The extended sales cycle of B2B sales has been exacerbated by the COVID-19 pandemic. With corporate teams working from home, the ability to take on new technologies has slowed. For this and other reasons, Kuhn, in true entrepreneurial fashion, has opportunistically embraced the consumer products market. In 2019, the decision was made to launch a suite of nanoGriptech’s own products on direct-to-consumer ecommerce channels like Amazon.
To do this the company created and launched consumer-facing brands that include Setex Gecko Grip®, and anti-slip technology that adds comfort and security to wearables, and Setex Gecko Tape™, a residue free, non-tacky tape that solve unique gripping, adhesion and fastening challenges current products can’t address. Its product offering on Amazon now includes nose pads for eyewear; grips for ear pods, game controller gripping solutions; gripper “kits” for all types of electronic devices; and grips for hand weights. New products on the horizon are grip tape for baseball bats, pickle ball and tennis rackets, and golf clubs.

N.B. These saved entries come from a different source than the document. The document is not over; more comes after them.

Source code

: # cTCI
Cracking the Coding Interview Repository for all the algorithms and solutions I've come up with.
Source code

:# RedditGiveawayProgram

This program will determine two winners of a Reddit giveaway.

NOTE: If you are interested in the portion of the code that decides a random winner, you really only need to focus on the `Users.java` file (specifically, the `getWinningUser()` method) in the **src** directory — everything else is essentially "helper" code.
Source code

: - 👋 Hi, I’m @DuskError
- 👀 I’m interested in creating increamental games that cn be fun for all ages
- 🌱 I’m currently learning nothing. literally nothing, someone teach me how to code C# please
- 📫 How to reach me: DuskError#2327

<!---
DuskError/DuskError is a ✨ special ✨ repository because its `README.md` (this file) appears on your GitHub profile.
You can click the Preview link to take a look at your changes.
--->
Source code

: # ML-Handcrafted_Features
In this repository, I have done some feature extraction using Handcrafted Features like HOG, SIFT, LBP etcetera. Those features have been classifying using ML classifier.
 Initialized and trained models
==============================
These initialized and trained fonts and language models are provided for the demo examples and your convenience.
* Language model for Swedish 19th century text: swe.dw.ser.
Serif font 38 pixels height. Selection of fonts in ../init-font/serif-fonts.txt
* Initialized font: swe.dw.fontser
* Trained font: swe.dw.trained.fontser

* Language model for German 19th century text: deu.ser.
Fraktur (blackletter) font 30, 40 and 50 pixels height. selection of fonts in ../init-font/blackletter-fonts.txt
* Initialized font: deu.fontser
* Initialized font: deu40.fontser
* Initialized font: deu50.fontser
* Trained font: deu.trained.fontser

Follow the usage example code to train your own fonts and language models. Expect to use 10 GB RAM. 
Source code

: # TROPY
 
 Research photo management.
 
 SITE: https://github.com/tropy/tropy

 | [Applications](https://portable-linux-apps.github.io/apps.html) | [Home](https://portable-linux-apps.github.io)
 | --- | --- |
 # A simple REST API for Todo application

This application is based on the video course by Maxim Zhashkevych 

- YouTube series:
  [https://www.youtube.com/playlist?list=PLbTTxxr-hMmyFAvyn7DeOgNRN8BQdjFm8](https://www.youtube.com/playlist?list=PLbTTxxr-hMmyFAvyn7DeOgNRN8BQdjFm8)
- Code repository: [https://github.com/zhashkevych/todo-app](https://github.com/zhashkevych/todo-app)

The results have surprised even Kuhn. “We are currently selling on Amazon in the United States, Canada, Europe, Japan, and soon in South Korea and Mexico. The beauty of e-commerce is you can launch a product and immediately have 150 million target customers in the United States. Our eyewear nose pads have a 30 percent of market share on Amazon. Being able to launch globally, without the constraints of brick-and-mortar retail, has allowed us to drive revenue quickly.”
nanoGriptech is now looking at other ecommerce retail platforms. They’re also considering entering the optometry space. The traction the company has generated in just two years’ time has been extremely rewarding for Kuhn. ”I’ve really enjoyed learning about ecommerce and growing a consumer products company. The opportunities are endless.”
He adds, “nanoGriptech just may be one of the big ones.”
And that would be a fitting exclamation point to the career of an entrepreneur whose father was an executive in the adhesives industry for four decades. While he never imagined following in his father’s footsteps, this is about as close as it gets.
Not that Kuhn is through slugging it out in the startup trenches. “I’d like to keep working until I’m 70 and do one more deal.”
His advice to those who want to join him in the startup space is to “do it while you’re young.” Says the father of four and grandfather of three, “You have to have an appetite for risk and be willing to work for stock until you raise the money to pay yourself a salary. That’s tough! It helps to have a spouse with an income stream. This gives you more flexibility.”
He adds, “Understand your weaknesses and surround yourself with mentors with the strengths you lack. Startups are a team effort.”